-------- Data listing --------
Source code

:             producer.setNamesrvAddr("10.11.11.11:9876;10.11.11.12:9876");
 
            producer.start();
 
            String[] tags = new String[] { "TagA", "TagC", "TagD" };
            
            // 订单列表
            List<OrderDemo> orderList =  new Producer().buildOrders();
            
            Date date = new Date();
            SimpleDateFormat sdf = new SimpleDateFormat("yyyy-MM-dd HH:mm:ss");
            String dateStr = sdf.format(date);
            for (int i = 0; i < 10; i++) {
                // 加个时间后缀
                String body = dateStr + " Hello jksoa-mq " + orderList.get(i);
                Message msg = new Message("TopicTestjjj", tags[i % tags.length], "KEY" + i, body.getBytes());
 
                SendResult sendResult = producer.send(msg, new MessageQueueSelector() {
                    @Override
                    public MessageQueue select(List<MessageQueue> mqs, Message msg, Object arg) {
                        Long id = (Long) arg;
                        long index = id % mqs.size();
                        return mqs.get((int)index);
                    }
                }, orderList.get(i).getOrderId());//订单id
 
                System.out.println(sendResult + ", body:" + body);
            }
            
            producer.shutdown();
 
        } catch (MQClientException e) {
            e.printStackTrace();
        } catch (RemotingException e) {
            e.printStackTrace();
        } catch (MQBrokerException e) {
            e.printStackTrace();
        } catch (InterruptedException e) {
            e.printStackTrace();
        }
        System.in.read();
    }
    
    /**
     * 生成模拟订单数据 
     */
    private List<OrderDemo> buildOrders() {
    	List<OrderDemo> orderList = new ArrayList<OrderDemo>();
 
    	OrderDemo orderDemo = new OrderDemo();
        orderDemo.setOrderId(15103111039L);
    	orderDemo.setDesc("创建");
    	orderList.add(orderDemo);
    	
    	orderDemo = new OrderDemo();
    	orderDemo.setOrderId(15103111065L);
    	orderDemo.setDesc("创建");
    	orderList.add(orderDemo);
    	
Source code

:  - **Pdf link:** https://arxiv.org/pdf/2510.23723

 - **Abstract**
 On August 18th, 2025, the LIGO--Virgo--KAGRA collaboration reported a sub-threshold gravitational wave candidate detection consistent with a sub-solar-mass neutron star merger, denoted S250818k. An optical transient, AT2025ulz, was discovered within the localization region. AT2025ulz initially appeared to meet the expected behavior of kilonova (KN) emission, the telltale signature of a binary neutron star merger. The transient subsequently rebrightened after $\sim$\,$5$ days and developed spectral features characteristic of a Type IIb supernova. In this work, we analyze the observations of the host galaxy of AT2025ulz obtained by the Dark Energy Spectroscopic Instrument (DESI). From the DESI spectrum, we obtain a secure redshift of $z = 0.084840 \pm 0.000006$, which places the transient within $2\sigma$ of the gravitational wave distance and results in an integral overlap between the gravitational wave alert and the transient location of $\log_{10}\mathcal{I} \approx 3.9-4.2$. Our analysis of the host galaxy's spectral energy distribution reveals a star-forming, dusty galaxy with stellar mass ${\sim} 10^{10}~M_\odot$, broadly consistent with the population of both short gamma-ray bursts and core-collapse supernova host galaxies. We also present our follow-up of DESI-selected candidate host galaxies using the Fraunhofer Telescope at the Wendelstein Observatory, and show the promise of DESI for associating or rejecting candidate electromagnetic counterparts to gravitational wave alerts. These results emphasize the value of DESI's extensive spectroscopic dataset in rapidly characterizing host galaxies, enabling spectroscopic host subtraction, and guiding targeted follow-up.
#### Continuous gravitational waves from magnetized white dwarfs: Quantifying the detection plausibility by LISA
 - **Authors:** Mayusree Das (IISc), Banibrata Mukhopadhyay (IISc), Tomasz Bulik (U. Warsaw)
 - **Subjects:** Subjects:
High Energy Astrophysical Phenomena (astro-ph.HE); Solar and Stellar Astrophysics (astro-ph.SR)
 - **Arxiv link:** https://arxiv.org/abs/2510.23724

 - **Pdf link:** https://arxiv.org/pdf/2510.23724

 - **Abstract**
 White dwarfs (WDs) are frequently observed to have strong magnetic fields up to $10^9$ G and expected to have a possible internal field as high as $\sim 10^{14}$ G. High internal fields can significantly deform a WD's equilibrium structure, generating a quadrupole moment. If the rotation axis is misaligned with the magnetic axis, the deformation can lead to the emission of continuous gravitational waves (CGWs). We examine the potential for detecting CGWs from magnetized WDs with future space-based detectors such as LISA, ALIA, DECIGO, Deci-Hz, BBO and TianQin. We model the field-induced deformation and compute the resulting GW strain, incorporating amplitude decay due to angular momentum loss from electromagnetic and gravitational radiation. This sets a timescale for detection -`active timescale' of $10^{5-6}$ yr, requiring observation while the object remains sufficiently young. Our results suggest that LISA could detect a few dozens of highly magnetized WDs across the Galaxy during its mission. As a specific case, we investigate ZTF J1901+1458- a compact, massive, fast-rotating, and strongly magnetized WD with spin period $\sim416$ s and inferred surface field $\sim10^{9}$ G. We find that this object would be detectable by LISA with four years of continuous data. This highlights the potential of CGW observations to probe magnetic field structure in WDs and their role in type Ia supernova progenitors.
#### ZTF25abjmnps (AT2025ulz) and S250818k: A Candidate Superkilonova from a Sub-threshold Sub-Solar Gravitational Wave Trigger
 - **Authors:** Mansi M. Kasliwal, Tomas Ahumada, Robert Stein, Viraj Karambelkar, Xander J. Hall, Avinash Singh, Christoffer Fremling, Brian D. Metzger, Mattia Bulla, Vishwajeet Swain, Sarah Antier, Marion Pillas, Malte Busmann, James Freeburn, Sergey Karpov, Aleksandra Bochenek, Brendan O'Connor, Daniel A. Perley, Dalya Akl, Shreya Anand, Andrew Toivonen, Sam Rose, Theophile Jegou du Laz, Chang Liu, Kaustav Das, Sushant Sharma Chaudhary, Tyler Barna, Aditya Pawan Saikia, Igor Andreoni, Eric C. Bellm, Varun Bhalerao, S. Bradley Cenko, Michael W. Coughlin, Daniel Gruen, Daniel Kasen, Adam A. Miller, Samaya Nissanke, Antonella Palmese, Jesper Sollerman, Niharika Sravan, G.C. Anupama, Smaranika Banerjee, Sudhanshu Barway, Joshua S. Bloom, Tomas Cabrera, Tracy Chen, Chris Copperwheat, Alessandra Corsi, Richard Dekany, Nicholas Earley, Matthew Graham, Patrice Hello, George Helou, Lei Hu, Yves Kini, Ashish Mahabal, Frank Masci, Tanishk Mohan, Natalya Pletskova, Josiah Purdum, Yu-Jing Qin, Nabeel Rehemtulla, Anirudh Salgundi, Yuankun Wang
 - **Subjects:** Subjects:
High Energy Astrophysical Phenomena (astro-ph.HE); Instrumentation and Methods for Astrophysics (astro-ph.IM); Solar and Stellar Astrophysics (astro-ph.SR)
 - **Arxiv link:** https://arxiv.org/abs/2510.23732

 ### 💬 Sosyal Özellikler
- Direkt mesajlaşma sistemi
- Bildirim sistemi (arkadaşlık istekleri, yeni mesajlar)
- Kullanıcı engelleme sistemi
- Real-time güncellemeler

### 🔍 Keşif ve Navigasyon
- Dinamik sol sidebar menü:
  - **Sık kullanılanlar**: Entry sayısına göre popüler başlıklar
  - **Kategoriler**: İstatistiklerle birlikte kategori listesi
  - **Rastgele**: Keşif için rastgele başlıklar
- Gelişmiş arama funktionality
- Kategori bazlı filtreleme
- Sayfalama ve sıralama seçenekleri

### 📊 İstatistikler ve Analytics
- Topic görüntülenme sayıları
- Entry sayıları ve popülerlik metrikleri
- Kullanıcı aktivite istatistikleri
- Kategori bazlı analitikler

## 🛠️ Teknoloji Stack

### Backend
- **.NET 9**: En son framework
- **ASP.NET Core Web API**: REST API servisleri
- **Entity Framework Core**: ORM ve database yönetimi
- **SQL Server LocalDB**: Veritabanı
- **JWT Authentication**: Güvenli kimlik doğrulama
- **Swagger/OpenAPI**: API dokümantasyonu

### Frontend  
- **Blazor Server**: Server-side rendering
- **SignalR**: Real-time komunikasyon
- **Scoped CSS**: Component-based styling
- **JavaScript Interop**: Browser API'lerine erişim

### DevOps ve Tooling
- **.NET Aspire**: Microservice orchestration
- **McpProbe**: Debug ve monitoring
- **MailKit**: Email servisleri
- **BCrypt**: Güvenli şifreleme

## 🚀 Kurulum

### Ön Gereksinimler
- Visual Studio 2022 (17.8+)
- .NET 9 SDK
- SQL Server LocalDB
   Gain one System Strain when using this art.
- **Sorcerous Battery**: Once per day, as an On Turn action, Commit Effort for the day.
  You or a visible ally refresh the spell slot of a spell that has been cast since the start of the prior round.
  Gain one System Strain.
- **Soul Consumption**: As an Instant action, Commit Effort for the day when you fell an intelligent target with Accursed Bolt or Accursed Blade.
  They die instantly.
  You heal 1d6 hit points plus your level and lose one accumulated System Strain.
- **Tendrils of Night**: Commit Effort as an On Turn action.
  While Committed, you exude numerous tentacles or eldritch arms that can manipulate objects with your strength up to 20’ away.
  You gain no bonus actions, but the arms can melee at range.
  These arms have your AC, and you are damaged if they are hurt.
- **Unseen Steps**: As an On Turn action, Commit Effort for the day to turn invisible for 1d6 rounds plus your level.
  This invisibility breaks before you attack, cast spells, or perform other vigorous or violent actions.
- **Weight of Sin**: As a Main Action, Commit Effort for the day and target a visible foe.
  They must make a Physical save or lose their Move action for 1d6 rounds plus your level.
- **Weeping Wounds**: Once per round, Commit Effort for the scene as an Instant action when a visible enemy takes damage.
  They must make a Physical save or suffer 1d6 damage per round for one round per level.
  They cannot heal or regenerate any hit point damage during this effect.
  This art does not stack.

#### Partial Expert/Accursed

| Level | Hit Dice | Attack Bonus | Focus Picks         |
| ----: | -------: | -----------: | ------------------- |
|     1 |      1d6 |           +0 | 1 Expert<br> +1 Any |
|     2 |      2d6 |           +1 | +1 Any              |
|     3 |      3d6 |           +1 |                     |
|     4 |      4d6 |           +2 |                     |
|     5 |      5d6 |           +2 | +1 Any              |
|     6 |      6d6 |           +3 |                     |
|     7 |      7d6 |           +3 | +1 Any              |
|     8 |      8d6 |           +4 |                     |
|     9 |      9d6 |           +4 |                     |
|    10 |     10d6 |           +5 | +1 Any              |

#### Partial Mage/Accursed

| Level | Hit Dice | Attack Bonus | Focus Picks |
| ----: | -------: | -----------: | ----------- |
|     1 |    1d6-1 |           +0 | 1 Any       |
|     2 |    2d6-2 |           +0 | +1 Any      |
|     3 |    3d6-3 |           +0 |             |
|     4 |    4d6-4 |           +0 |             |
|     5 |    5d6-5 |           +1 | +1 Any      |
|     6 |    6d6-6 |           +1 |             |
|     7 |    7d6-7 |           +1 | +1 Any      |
--------
• **What to produce**
All lines above between those holding "(astro-ph.IM); Solar and Stellar Astrophysics (astro-ph.SR)" and "- **MailKit**: Email servisleri", inclusive, must be set down unchanged, and no other line may be included.

• **Solution**
High Energy Astrophysical Phenomena (astro-ph.HE); Instrumentation and Methods for Astrophysics (astro-ph.IM); Solar and Stellar Astrophysics (astro-ph.SR)
 - **Arxiv link:** https://arxiv.org/abs/2510.23732

 ### 💬 Sosyal Özellikler
- Direkt mesajlaşma sistemi
- Bildirim sistemi (arkadaşlık istekleri, yeni mesajlar)
- Kullanıcı engelleme sistemi
- Real-time güncellemeler

### 🔍 Keşif ve Navigasyon
- Dinamik sol sidebar menü:
  - **Sık kullanılanlar**: Entry sayısına göre popüler başlıklar
  - **Kategoriler**: İstatistiklerle birlikte kategori listesi
  - **Rastgele**: Keşif için rastgele başlıklar
- Gelişmiş arama funktionality
- Kategori bazlı filtreleme
- Sayfalama ve sıralama seçenekleri

### 📊 İstatistikler ve Analytics
- Topic görüntülenme sayıları
- Entry sayıları ve popülerlik metrikleri
- Kullanıcı aktivite istatistikleri
- Kategori bazlı analitikler

## 🛠️ Teknoloji Stack

### Backend
- **.NET 9**: En son framework
- **ASP.NET Core Web API**: REST API servisleri
- **Entity Framework Core**: ORM ve database yönetimi
- **SQL Server LocalDB**: Veritabanı
- **JWT Authentication**: Güvenli kimlik doğrulama
- **Swagger/OpenAPI**: API dokümantasyonu

### Frontend  
- **Blazor Server**: Server-side rendering
- **SignalR**: Real-time komunikasyon
- **Scoped CSS**: Component-based styling
- **JavaScript Interop**: Browser API'lerine erişim

### DevOps ve Tooling
- **.NET Aspire**: Microservice orchestration
- **McpProbe**: Debug ve monitoring
- **MailKit**: Email servisleri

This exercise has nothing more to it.